> Exercise brief: The listing below should be written out word for word, with its pictures removed.

> The data:

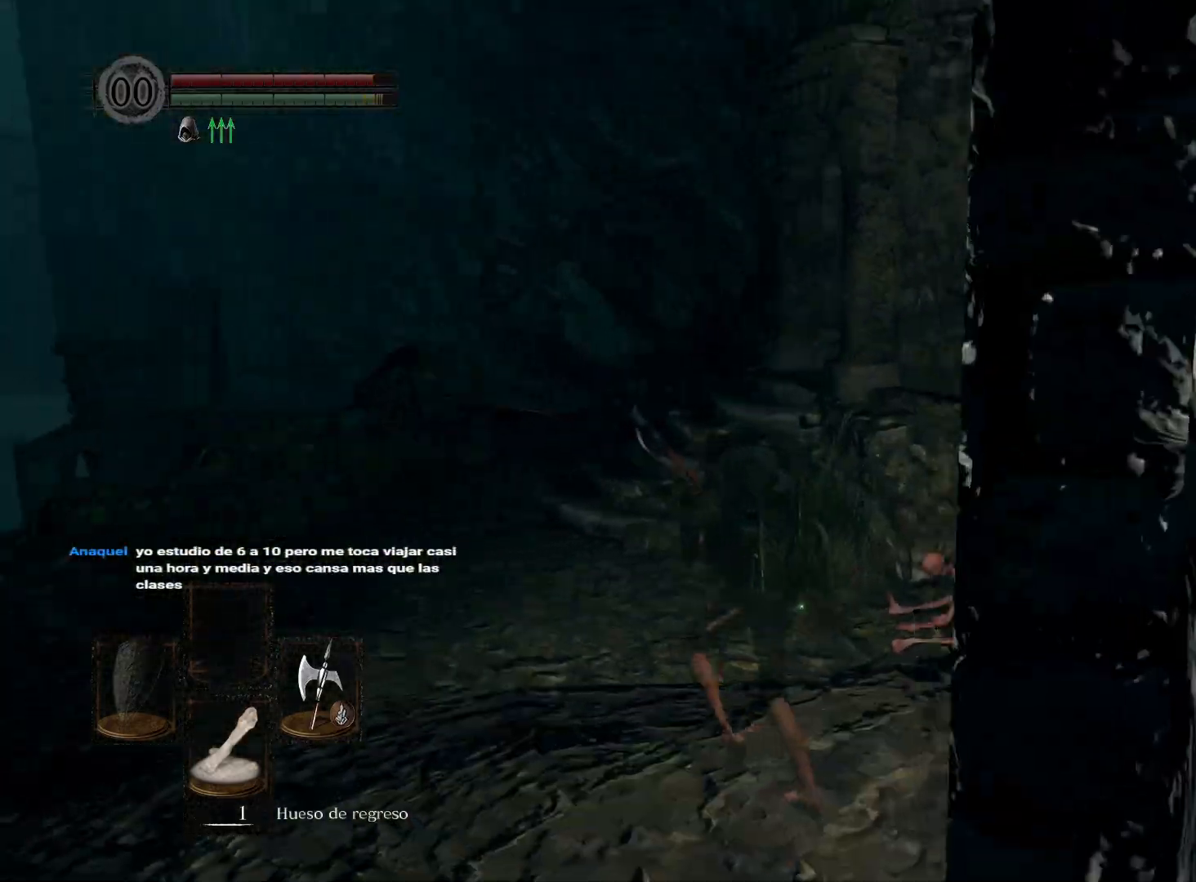
{"buttons": [], "left_stick": "up-left", "right_stick": "right", "events": [[483, "right_stick", "right"]]}
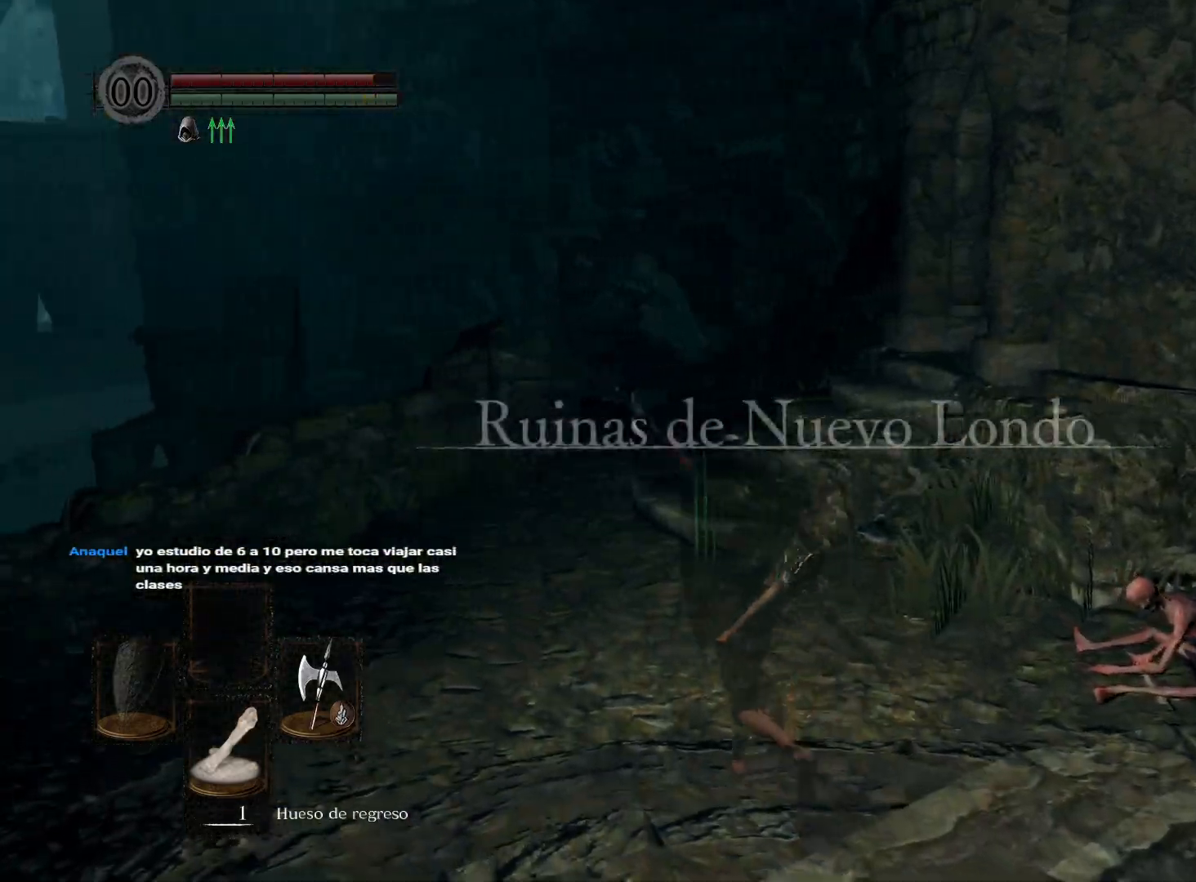
{"buttons": [], "left_stick": "up-left", "right_stick": "right", "events": [[317, "right_stick", "center"], [400, "right_stick", "right"]]}
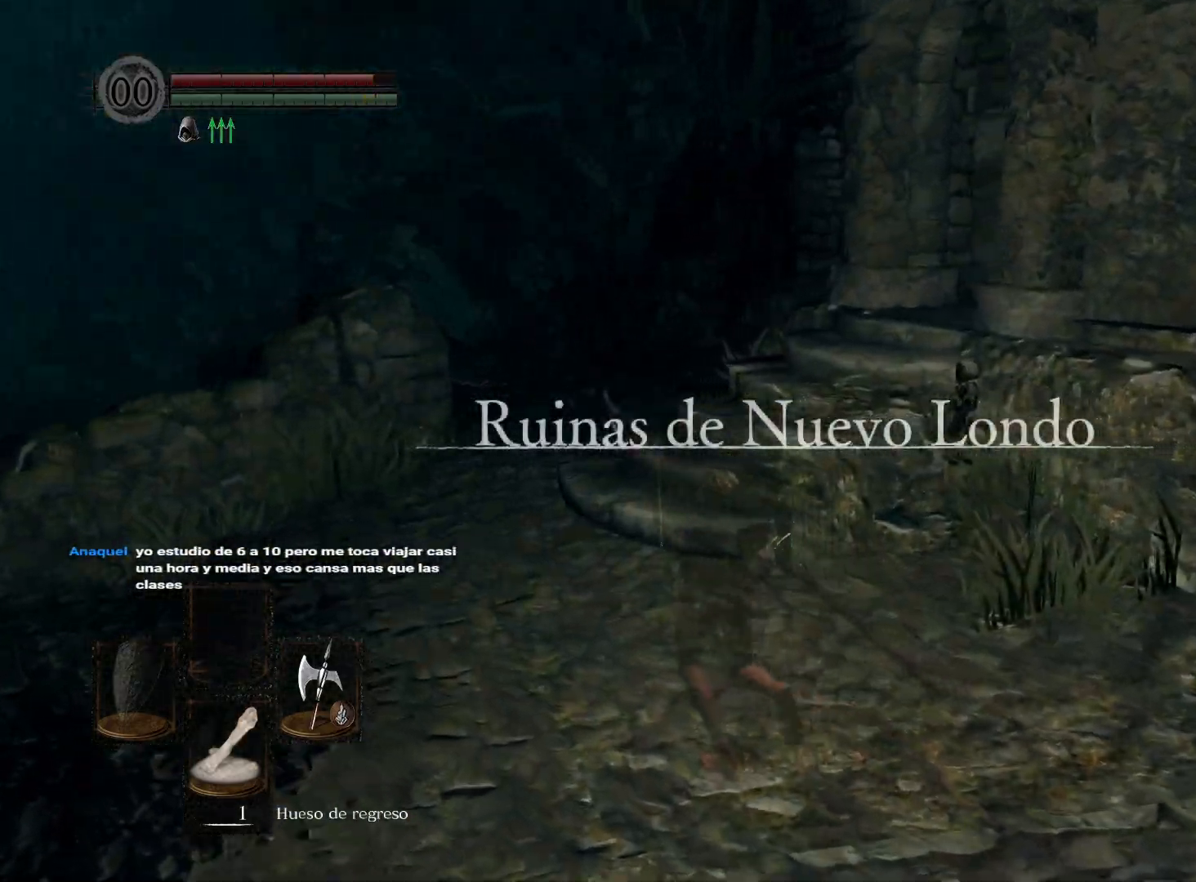
{"buttons": [], "left_stick": "up", "right_stick": "center", "events": [[267, "right_stick", "center"], [483, "left_stick", "up"]]}
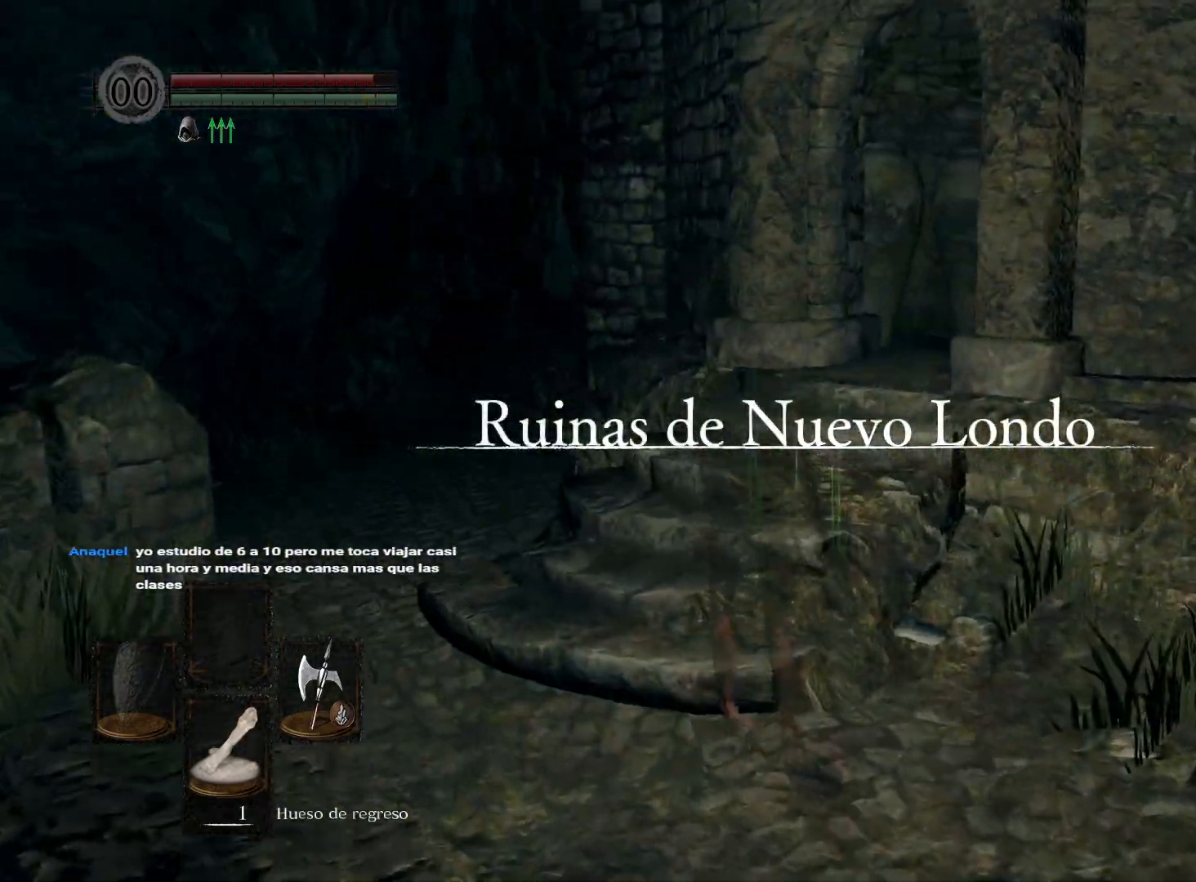
{"buttons": [], "left_stick": "up", "right_stick": "center", "events": [[83, "right_stick", "right"], [433, "right_stick", "center"]]}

> Expected output:
{"buttons": [], "left_stick": "up-left", "right_stick": "right", "events": [[483, "right_stick", "right"]]}
{"buttons": [], "left_stick": "up-left", "right_stick": "right", "events": [[317, "right_stick", "center"], [400, "right_stick", "right"]]}
{"buttons": [], "left_stick": "up", "right_stick": "center", "events": [[267, "right_stick", "center"], [483, "left_stick", "up"]]}
{"buttons": [], "left_stick": "up", "right_stick": "center", "events": [[83, "right_stick", "right"], [433, "right_stick", "center"]]}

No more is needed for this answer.